**Task description**.
If an entry holds a picture, leave the picture out and copy the rest of the listing exactly.
-=-=-
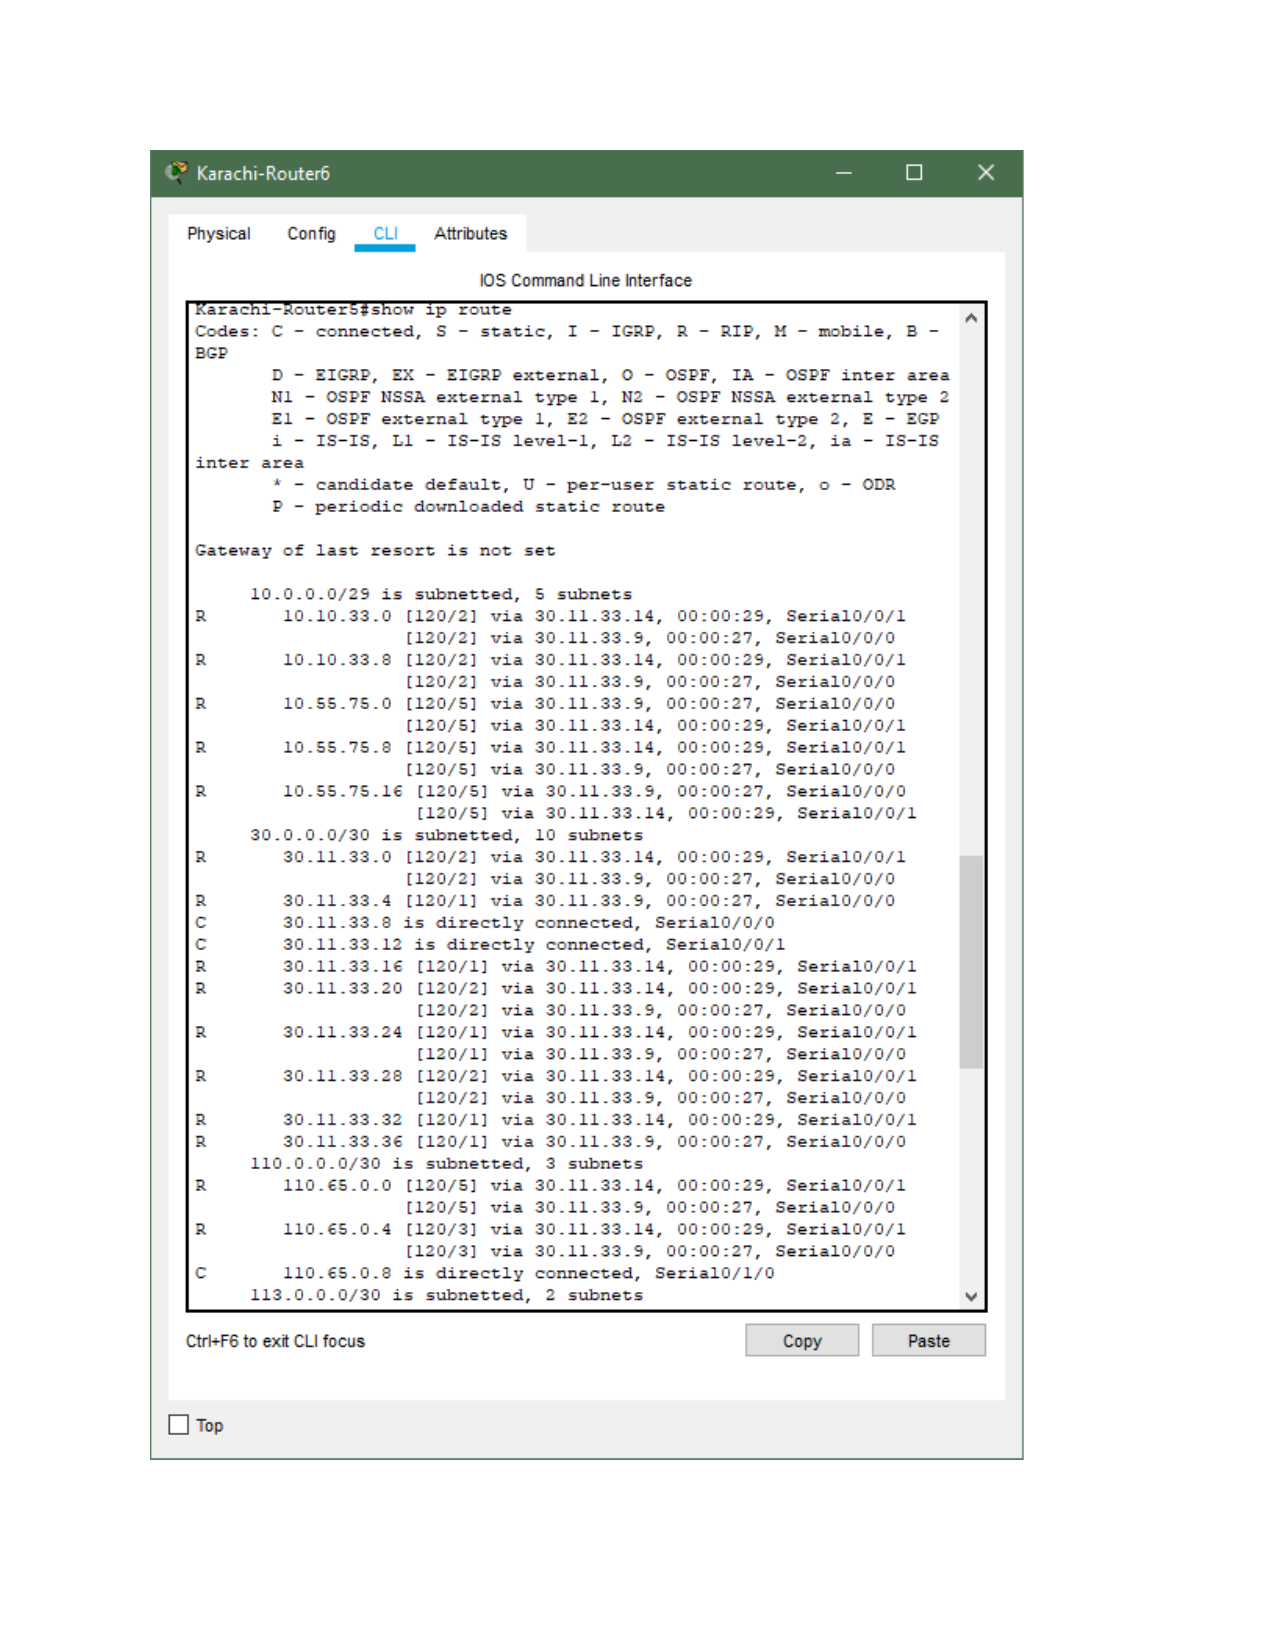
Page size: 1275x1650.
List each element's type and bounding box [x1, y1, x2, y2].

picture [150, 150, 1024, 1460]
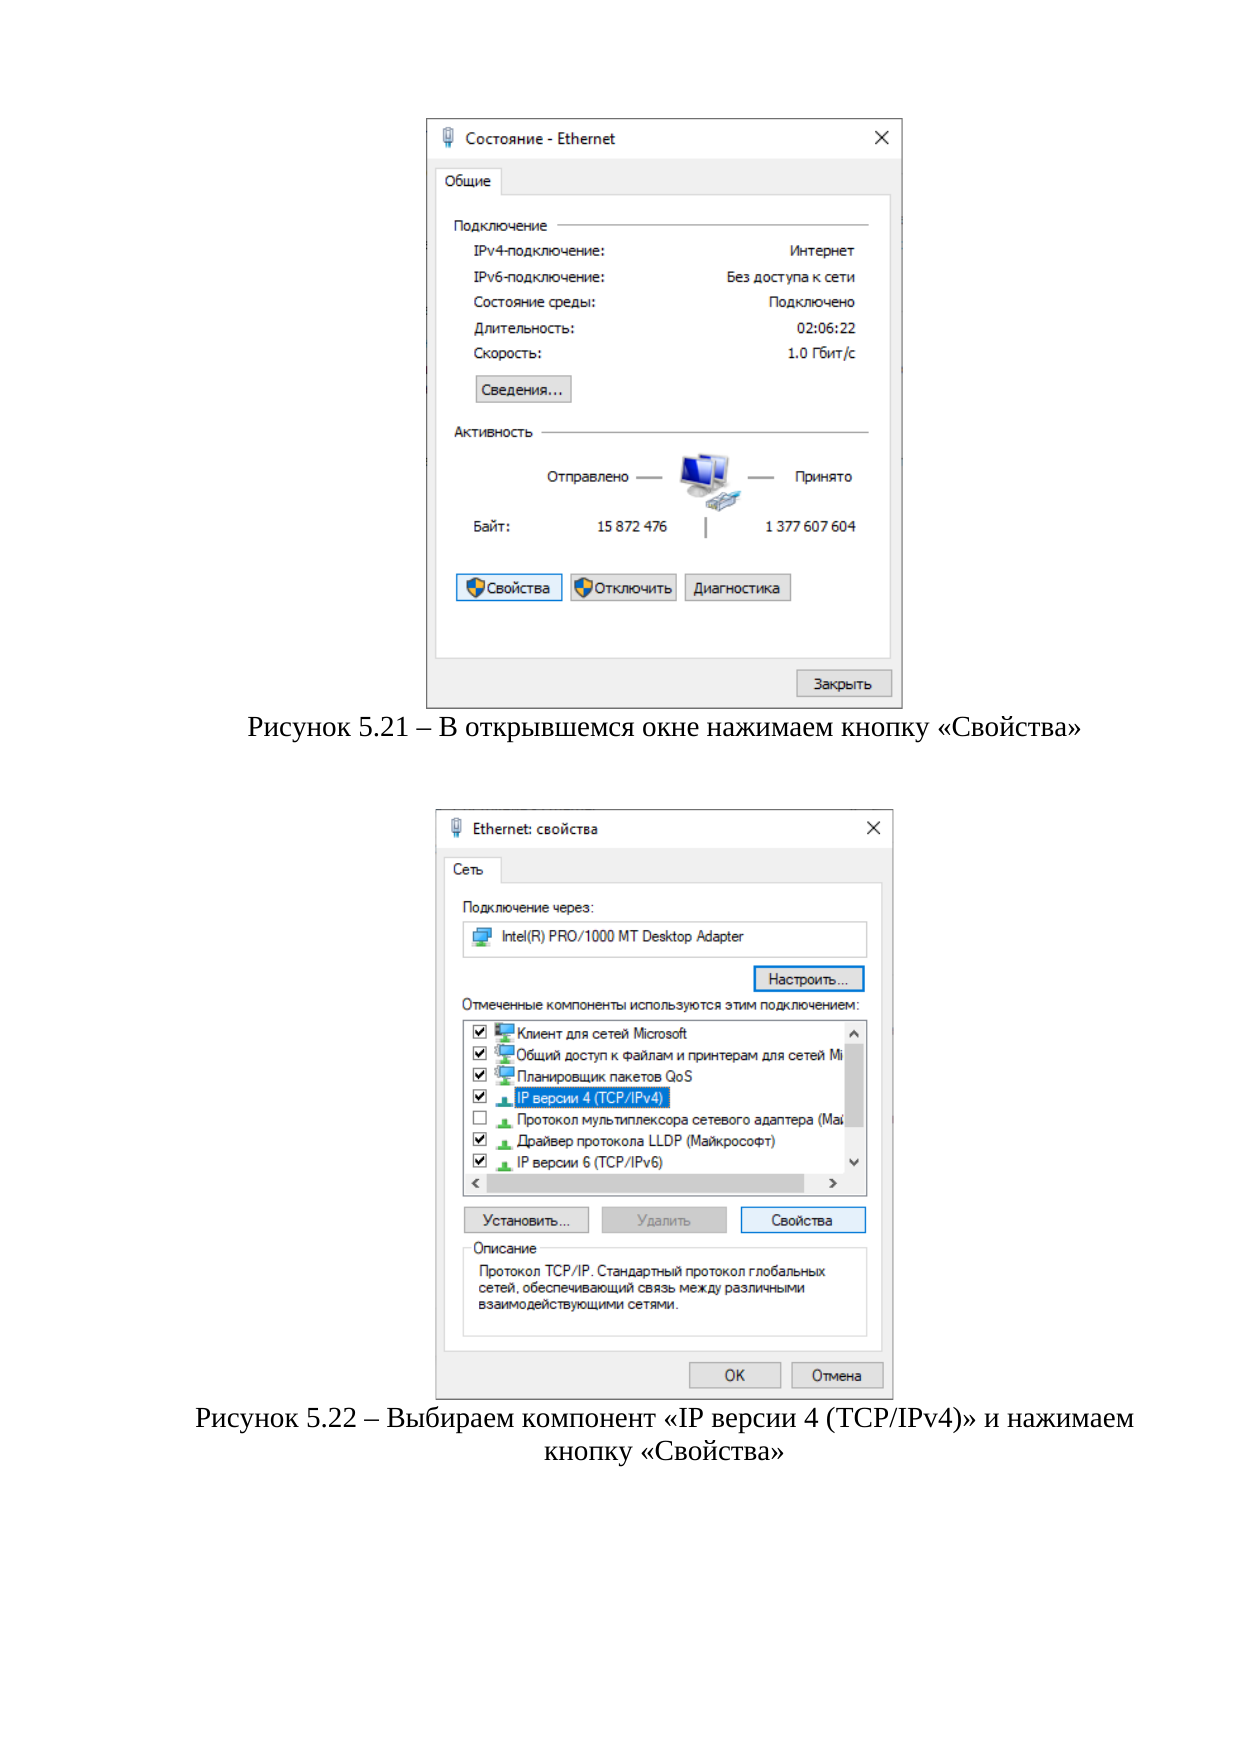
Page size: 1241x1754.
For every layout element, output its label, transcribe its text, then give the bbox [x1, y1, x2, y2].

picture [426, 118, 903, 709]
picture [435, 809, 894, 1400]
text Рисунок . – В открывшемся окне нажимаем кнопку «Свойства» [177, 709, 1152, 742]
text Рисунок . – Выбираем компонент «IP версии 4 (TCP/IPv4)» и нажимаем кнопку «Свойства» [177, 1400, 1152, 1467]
-=-=-
**Answer to this problem**.
Page size: 1275x1650.
List each element's type and bounding box [x1, y1, x2, y2].

picture [150, 150, 1024, 1460]
Page size: 1241x1754.
For every layout element, output its label, transcribe its text, then give the bbox [x1, y1, x2, y2].

picture [426, 118, 903, 709]
picture [435, 809, 894, 1400]
text Рисунок . – В открывшемся окне нажимаем кнопку «Свойства» [177, 709, 1152, 742]
text Рисунок . – Выбираем компонент «IP версии 4 (TCP/IPv4)» и нажимаем кнопку «Свойства» [177, 1400, 1152, 1467]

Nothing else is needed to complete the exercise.